History sells: „Narcos“, „Downton Abbey“, „Vikings“, „Hidden Figures“ – die Liste populärer Geschichtsserien und -spielfilme ist lang, die mediale Aufbereitung historischer Ereignisse so beliebt wie selten zuvor. Dabei tragen moderne Massenmedien nicht nur zur Information über aktuelle und vergangene Ereignisse bei, sie konstruieren diese auch und beeinflussen unser Geschichtsbild. Wie man einem potenziell verzerrten und verengten Geschichtsbild am besten begegnet, erforscht Jürgen Grimm vom Institut für Publizistik- und Kommunikationswissenschaft in einem interdisziplinären Team.
„Wie können Erinnerungen an Konflikte und Kriege der jüngeren Geschichte so organisiert werden, damit diese nicht gleich einen neuen Krieg vorbereiten?“, fragen sich Grimm und sein Team von der Universität Wien.
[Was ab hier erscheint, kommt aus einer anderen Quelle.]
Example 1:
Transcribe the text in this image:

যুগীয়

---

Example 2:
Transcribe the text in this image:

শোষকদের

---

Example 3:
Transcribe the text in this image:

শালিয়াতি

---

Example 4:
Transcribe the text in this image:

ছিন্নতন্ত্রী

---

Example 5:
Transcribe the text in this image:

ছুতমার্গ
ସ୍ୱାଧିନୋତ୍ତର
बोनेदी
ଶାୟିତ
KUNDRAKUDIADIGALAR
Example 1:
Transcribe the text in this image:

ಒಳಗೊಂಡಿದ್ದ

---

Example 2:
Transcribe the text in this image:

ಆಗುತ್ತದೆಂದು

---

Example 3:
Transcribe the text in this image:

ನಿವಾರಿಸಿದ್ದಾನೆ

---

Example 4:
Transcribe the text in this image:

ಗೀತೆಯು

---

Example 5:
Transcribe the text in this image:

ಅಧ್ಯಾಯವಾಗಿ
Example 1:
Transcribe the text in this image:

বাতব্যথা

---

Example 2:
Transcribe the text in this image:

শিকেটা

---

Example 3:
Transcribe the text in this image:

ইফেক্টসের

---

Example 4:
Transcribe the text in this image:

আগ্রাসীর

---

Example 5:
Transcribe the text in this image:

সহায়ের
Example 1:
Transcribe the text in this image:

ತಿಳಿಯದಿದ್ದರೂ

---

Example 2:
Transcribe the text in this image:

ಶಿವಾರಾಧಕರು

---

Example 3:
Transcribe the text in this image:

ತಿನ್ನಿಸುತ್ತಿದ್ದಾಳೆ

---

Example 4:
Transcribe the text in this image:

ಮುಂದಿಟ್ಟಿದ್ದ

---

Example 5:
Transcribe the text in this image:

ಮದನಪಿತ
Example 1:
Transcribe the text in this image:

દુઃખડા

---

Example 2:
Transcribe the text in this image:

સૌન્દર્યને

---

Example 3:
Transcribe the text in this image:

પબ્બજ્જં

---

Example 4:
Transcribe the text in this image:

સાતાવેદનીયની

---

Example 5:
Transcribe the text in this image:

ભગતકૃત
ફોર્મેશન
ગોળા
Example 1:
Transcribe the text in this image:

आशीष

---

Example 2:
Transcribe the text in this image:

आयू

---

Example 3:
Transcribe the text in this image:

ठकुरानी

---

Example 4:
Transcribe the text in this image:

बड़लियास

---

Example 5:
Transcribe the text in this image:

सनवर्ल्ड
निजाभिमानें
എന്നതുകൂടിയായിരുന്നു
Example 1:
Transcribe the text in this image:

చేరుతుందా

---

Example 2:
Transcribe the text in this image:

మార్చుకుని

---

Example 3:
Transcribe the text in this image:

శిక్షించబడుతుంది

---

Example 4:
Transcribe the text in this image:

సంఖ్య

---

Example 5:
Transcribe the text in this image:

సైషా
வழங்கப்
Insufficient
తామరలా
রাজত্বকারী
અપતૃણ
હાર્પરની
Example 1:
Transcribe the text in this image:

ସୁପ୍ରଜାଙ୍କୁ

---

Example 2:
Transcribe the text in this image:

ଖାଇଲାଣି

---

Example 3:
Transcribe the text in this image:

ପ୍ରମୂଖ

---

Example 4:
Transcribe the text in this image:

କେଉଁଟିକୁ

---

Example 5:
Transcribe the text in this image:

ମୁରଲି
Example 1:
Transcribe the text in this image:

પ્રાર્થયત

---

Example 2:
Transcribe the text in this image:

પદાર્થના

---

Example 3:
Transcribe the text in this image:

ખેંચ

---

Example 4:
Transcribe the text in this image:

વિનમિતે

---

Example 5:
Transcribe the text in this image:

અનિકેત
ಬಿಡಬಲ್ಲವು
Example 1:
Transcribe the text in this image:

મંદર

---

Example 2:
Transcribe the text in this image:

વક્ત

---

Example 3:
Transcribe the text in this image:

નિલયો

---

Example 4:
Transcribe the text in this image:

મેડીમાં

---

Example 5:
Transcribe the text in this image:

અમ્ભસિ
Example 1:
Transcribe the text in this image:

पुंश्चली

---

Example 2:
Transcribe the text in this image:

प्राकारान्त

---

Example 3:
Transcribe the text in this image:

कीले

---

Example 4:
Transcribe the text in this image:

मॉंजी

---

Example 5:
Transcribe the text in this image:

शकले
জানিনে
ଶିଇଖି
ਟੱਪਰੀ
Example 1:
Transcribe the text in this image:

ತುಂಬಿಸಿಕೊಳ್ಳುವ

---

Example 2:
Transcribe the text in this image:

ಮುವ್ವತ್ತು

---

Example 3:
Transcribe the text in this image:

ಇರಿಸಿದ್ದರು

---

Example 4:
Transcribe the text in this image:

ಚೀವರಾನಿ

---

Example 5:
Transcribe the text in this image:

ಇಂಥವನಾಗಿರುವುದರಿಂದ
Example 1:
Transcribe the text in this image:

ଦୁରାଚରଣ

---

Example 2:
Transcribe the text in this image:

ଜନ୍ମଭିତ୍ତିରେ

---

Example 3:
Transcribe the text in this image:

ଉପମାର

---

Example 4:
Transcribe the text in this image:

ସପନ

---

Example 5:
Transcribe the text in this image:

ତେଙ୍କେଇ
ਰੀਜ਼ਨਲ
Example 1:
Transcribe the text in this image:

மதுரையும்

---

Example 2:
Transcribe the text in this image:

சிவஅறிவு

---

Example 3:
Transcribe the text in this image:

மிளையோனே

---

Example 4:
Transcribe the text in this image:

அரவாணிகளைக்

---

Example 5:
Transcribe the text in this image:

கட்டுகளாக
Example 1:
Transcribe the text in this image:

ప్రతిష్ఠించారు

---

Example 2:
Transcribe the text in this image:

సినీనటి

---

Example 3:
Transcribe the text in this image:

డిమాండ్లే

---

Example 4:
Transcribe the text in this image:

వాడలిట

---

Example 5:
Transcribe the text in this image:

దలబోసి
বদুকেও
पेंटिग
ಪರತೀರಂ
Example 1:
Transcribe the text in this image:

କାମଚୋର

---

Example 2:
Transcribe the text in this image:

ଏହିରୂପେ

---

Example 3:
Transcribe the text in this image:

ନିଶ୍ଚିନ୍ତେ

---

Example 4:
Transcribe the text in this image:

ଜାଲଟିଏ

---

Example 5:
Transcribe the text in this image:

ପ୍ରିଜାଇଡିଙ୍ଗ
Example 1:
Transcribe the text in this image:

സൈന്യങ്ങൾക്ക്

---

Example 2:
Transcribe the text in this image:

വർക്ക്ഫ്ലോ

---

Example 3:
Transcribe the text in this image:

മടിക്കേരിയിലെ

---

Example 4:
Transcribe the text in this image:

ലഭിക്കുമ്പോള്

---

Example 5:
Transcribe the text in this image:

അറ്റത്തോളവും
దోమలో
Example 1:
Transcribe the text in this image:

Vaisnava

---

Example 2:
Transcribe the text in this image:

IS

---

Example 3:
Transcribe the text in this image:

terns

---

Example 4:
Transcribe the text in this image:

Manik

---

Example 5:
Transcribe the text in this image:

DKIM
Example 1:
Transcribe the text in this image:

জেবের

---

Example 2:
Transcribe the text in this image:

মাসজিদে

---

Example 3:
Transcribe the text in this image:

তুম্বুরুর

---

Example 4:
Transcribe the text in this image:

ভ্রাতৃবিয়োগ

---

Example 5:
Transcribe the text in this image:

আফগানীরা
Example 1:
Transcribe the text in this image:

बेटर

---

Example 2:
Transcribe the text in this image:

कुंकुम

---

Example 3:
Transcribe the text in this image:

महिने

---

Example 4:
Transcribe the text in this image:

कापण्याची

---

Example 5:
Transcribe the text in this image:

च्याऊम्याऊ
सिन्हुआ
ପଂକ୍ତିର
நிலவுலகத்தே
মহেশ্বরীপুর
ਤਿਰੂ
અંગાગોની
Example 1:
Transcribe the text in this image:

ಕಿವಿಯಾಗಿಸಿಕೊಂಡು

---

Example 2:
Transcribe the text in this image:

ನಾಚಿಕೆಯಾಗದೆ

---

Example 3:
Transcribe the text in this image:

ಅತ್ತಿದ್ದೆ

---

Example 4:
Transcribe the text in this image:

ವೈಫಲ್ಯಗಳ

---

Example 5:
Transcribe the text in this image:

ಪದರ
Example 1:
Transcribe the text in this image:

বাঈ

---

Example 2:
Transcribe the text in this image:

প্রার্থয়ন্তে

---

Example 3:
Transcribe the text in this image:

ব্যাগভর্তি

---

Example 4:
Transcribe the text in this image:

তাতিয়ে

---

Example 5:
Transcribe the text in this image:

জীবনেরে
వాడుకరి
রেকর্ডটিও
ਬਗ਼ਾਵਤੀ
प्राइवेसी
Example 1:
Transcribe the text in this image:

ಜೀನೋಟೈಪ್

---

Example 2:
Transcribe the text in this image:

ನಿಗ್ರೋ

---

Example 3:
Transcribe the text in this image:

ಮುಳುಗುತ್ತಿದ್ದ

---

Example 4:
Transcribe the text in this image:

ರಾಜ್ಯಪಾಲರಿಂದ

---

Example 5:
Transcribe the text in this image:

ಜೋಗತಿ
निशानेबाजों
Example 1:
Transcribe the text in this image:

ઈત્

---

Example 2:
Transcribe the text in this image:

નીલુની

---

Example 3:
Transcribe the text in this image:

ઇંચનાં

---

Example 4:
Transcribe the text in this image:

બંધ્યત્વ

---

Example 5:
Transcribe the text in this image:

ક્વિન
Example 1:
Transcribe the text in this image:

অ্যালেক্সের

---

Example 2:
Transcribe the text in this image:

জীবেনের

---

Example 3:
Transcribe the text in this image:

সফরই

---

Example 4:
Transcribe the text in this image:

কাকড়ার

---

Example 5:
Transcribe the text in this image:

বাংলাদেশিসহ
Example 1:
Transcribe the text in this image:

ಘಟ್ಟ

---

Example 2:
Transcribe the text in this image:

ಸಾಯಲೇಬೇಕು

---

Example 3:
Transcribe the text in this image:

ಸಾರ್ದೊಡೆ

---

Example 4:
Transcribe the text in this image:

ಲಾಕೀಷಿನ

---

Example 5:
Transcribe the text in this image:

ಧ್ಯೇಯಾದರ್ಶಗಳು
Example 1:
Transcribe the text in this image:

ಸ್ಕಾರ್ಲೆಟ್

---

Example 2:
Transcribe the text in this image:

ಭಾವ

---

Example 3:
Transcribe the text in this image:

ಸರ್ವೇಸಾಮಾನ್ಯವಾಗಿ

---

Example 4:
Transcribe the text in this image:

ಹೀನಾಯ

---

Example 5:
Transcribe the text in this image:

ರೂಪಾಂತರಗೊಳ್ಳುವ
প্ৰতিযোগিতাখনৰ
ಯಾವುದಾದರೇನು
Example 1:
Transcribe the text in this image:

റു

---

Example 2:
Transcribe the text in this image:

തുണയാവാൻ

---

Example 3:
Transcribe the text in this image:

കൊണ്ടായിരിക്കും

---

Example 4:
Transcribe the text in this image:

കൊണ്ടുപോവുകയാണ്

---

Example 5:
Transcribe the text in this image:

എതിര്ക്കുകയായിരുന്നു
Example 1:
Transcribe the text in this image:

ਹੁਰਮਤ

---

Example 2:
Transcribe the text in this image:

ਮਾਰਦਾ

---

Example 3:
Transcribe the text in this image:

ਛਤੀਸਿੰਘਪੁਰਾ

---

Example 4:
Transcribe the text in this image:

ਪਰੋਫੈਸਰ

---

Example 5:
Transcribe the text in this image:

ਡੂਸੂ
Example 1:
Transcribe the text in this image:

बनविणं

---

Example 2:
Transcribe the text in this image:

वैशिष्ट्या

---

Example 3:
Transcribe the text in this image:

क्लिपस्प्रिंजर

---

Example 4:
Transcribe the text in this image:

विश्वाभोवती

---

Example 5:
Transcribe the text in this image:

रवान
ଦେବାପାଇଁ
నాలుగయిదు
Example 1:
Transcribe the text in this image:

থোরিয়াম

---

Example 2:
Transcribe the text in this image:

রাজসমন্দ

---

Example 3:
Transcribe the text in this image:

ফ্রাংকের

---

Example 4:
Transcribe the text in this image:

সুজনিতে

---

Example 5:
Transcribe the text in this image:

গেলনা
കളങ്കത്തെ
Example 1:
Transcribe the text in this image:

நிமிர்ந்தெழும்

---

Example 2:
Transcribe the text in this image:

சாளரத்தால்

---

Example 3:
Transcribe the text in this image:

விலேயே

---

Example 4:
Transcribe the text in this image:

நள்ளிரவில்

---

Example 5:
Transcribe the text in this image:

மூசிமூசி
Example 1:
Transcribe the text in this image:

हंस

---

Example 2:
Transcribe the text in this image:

Gemeinsam haben sie sich ein hohes Ziel gesetzt: Ein Geschichtsverständnis möglichst frei von Vorurteilen und Fehlinterpretationen zu entwickeln, um so zu einem friedlichen und geregelten Miteinander und letztlich zu einer „konfliktmoderierenden Form der Erinnerung“ zu gelangen. Denn hierbei spielen die Art und Weise der Geschichtsvermittlung durch Medienkommunikate eine große Rolle.
Man muss die Perspektive der Opferrolle verlassen, um mit einer neuen Geschichtsperspektive die Probleme der Gegenwart zu bewältigen.
In einer Serie von Medienwirkungsexperimenten erforschen Grimm und sein Team zusammen mit Kooperationspartnern u.a. aus Israel, Russland, USA und der Türkei den Einfluss von Medien auf das Geschichtsbild von Menschen. Dabei werden den Proband*innen verschiedene Stimuli – z.B. Aussagen von Zeitzeug*innen, Schreckensbilder oder ein sachlicher Diskurs bezüglich eines bestimmten Ereignisses – gezeigt und mittels standardisierter Fragebögen mögliche Einstellungsänderungen gemessen, die vom jeweiligen Stimulus ausgelöst werden.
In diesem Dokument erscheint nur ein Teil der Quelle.